Me gusta ver triunfar a los calvos y a los gordos; supongo que es una forma de ver cómo me quedaría a mí el triunfo, como si el triunfo fuese una ropa que otro se probase delante de todos para ver cómo me sienta a mí, el triunfo. Vaya ego, David. Vaya triunfo: ver triunfar a tus semejantes es como verte a ti mismo en el reflejo de los probadores de una tienda de trajes: sabiendo cómo serías si fueses más guapo, si te hubieses hecho de otra manera. Mejor. Triunfando. El triunfo es un traje que le sienta bien a cualquiera.
Me gusta ver triunfar a los gordos y a los calvos. José Manuel Castro Blanco, cuyo pseudónimo literario es Manel Monteagudo (Manel para los amigos, y yo quiero serlo), es lo primero y casi lo segundo, y también es gallego: lo que lo convierte en prácticamente mi hermano (y los triunfos de la familia hay que celebrarlos, siempre, carallo).
Manel se despertó el lunes siendo un escritor desconocido y se acostó el jueves siendo un personaje popular (y estoy utilizando esta palabra con todas sus consecuencias). Manel, que le dijo a la Agencia Efe que había estado 35 años en coma para que la Agencia Efe se lo dijese a España, pero la Agencia Efe decidió contárselo al mundo. Y el mundo se tragó a Manel, completito (a veces el mundo, y es lo que hay, está formado por periodistas muy vagos).
Este hombre gafoso y entrañable, Manel, ha conseguido derrotar a la ya de por sí derrotada credibilidad periodística del país con unas cuantas frases frente al espejo, diciendo la iraquí mentira de su desgracia, componiendo versos con su boca; Manel ha logrado desacreditar a la profesión de las acreditaciones escribiendo con su voz, ese arma cargada de cuerdas, y un puñado de silencios, la historia del personaje en el que se ha convertido.

**Instrucciones**
1) Reescribe el texto sobre Manel Monteagudo desde "Este hombre gafoso" hasta "se ha convertido." inclusive, cambiando "gafoso" por "miope".
2) Escribe la continuación del texto sobre Manel Monteagudo a partir de su última frase.
Las entradas no tienen relación alguna con el texto.

**Entradas de datos**

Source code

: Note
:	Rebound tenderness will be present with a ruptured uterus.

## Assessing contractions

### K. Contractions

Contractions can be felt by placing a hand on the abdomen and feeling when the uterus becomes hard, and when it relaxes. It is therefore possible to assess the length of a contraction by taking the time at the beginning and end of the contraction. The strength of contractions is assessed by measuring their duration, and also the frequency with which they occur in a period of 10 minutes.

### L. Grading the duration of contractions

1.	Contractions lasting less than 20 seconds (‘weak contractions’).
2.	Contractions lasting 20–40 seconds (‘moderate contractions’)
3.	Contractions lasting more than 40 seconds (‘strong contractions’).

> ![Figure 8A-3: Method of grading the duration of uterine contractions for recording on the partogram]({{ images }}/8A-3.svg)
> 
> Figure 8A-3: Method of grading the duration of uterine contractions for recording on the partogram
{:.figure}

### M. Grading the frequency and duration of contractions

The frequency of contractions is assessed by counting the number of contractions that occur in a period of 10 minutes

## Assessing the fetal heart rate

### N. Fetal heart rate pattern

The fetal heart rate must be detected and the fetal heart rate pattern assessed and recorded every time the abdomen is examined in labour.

**Respuestas por tarea**
1)
Este hombre miope y entrañable, Manel, ha conseguido derrotar a la ya de por sí derrotada credibilidad periodística del país con unas cuantas frases frente al espejo, diciendo la iraquí mentira de su desgracia, componiendo versos con su boca; Manel ha logrado desacreditar a la profesión de las acreditaciones escribiendo con su voz, ese arma cargada de cuerdas, y un puñado de silencios, la historia del personaje en el que se ha convertido.

2)
La risa y la indignación en las redes, y la vergüenza en los periodistas, no han tardado en llegar. La gente se ha quejado, ha embestido, contra Manel, y tal. Lo que pasa es que lo que suele pasar con la gente es que no se entera de nada. Porque todo el mundo parece olvidar que Manel no es José Manuel, que Manel es poeta, o sea: un artista. Y eso es lo que hacen los artistas: lanzar debates a la opinión pública, actuar al revés de las reglas, vivir en polémicas y extraer dinero de la vergüenza. Todo escritor mataría por inventar la historia que se le ha ocurrido a Manel, el poeta: un relato-metáfora sobre el paso del tiempo que viene con una canción de amor y una performance viral de regalo y que contiene unas cuantas características de la ciencia ficción que podrían hacerlo triunfar en el mainstream. Qué envidia, Manel, qué bárbaro. Qué artista.
Porque eso es lo que es el criticado Manel, un artista, el artista total: porque ha hecho una obra maestra sin ni siquiera saberlo, porque ha compuesto una obra tan compleja que ni él mismo la entiende. Y por eso se ha arrepentido: porque ignora la magnitud de sus actos, porque es un genio que no habla el mismo idioma que su genialidad, Manel: que solo sabía que era un genio oculto que buscaba ser un genio descubierto, como un animal de intuiciones, como si fuese tonto, como si fuese Messi, otro genio, dicen.
Yo estoy seguro de que Manel ha leído a Franz Kafka y se ha quedado como doblado con La metamorfosis. Manel leyó a Kafka y quiso ser Kafka, pero entendió que él nunca podría ser Kafka y que lo más parecido a lo que podría aspirar a convertirse era en Gregorio Samsa (muchas veces la genialidad tan solo consiste en conocer los límites que te imponen tus carencias).
(Manel reescribió La metamorfosis con su voz y su cuerpo a medida que se iba escribiendo a sí mismo.)
Manel es un personaje de José Manuel, que quiso ser Kafka y fue Gregorio Samsa, el hombre que una mañana despierta convertido en insecto, que es una extraña forma de envejecer y no reconocerse a uno mismo. Como una enfermedad, eso es, la genialidad, una enfermedad que nadie está nunca muy seguro de tener. Por eso se ha arrepentido Manel. Magno artista. Qué bárbaro. Qué bueno, Manel. Qué kafkiano. Qué historia. Qué triunfo.